Stewart's HR a 'surreal' Opening Day memory
TORONTO -- The ball in Christin Stewart’s locker had the Opening Day logo on it. It wasn’t the ball he saw in the 10th inning, though. That ball ended up somewhere in the right-field seats at Rogers Centre. Clubhouse manager Jim Schmakel has some pull, having been through 41 Opening Days, but getting that one back was too tall a task.
The ball in Stewart’s locker was a general game ball, a souvenir that players receive to remember their first Opening Day. Considering what Stewart’s home run meant, breaking a scoreless duel in the 10th inning for a 2-0 Tigers win, he probably won’t need the reminder.
“It’s pretty surreal, honestly,” said Stewart, who is Detroit's No. 8 prospect according to MLB Pipeline. “It’s a day I’ll never forget. Hitting a home run here and putting us ahead for the win, it’s a pretty surreal feeling, now that I think about it. When I go back and decompress, it’s probably going to dawn on me a little bit more. I was just excited and blessed and happy that I got the opportunity today to get us a win.”
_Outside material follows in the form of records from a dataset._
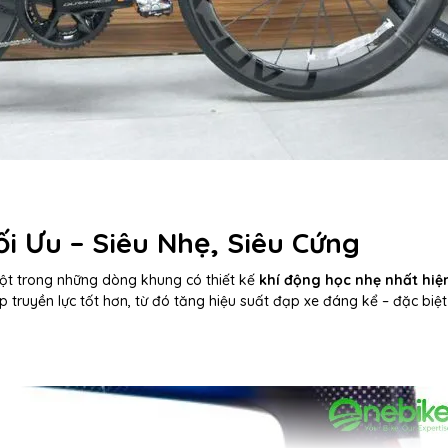
i Ưu – Siêu Nhẹ, Siêu Cứng
ột trong những dòng khung có thiết kế
khí động học nhẹ nhất hiệ
 truyền lực tốt hơn, từ đó tăng hiệu suất đạp xe đáng kể – đặc biệt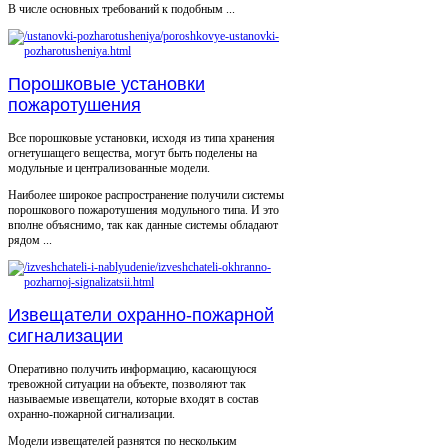
В числе основных требований к подобным ...
Порошковые установки
пожаротушения
Все порошковые установки, исходя из типа хранения
огнетушащего вещества, могут быть поделены на
модульные и централизованные модели.
Наиболее широкое распространение получили системы
порошкового пожаротушения модульного типа. И это
вполне объяснимо, так как данные системы обладают
рядом ...
Извещатели охранно-пожарной
сигнализации
Оперативно получить информацию, касающуюся
тревожной ситуации на объекте, позволяют так
называемые извещатели, которые входят в состав
охранно-пожарной сигнализации.
Модели извещателей разнятся по нескольким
Games like Thursday can be tough on young players. Jordan Zimmermann joked that his second-year catcher, Grayson Greiner, was so nervous his fingers were shaking while giving signs as the outs piled up on his perfect-game bid, which saw 20 Toronto batters retired in a row.
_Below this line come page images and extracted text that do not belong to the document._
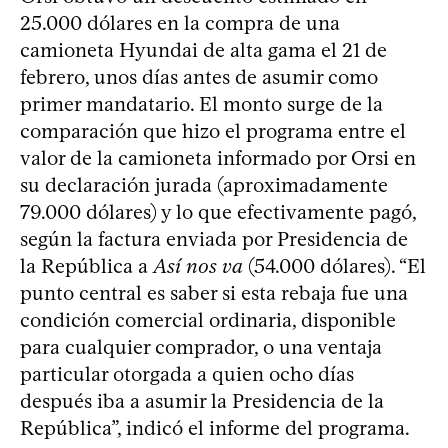
25.000 dólares en la compra de una
camioneta Hyundai de alta gama el 21 de
febrero, unos días antes de asumir como
primer mandatario. El monto surge de la
comparación que hizo el programa entre el
valor de la camioneta informado por Orsi en
su declaración jurada (aproximadamente
79.000 dólares) y lo que efectivamente pagó,
según la factura enviada por Presidencia de
la República a
Así nos va
(54.000 dólares). “El
punto central es saber si esta rebaja fue una
condición comercial ordinaria, disponible
para cualquier comprador, o una ventaja
particular otorgada a quien ocho días
después iba a asumir la Presidencia de la
República”, indicó el informe del programa.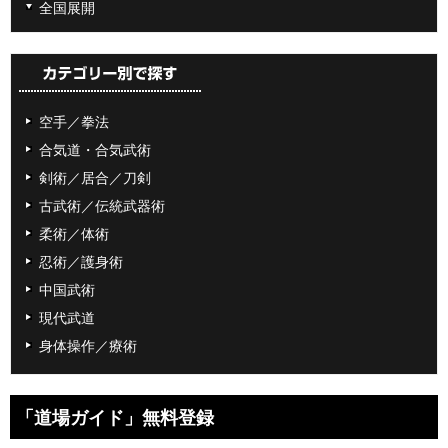
全国展開
空手／拳法
合気道・合気武術
剣術／居合／刀剣
古武術／伝統武器術
柔術／体術
忍術／護身術
中国武術
現代武道
身体操作／療術
「道場ガイド」無料登録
Stewart knew enough to leave Zimmermann alone. The only acknowledgement he gave was a pat on the back after he left the game, with a Teoscar Hernandez infield single with two outs in the seventh ending the longest Opening Day perfect-game bid since April 16, 1940.
“We just wanted to get the win for him, honestly,” Stewart said. “He threw an unbelievable game, threw really well. [Marcus] Stroman also threw well. His fastball wasn’t working like he wanted to, so he started to go to his offspeed a lot more today. He was getting us out, so we had to change our game plan a little bit, try to get the job done for Zimm.”
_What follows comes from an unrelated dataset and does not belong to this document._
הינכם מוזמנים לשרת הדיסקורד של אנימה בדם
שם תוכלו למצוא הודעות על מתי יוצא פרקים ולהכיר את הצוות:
Like the rest of the Tigers' lineup, Stewart couldn’t get Zimmermann a lead. He struggled against Stroman, striking out on sliders in the second and fifth innings as he struggled to adjust to Stroman’s secondary pitches. He got a 2-1 fastball over the plate from Stroman in the seventh but flew out to left, leaving Jeimer Candelario at first base.
When Stewart chased a Daniel Hudson high and outside fastball in the 10th inning to him in an 0-2 hole, he seemed headed for a similar fate. Hudson went to his slider to try to get the same result did, but the veteran reliever left it over the middle of the plate.
“I was trying to get the slider more back foot, and I just kind of hung it there, middle in, for him,” Hudson said.
Stewart was trying to calm himself in the box after the first two at-bats. When he saw the hanging slider, he had to try not to jump out of his shoes.
“I tried not to do too much,” Stewart said. “I knew I had two strikes, and I knew he threw pretty hard, so I was just trying to be quick to the ball. … Whatever it was, it hung up a little bit.”
He might not have known the pitch right away, but he knew the result immediately, clapping on his way down the line as the ball soared to the seats, a projected 419-foot drive according to Statcast.
Not since Alan Trammell went deep on Lee Smith, a matchup of future Hall of Famers at Fenway Park in 1988, had a Tiger hit an extra-inning home run on Opening Day. That was Trammell’s 11th Opening Day. Thursday was Stewart’s first.
“He’s going to be a good one,” Tigers manager Ron Gardenhire said. “He’s going to go through some rough times up here. There’s going to be some pitchers that eat him up. But then again, you’re going to see him do that quite often, I think.”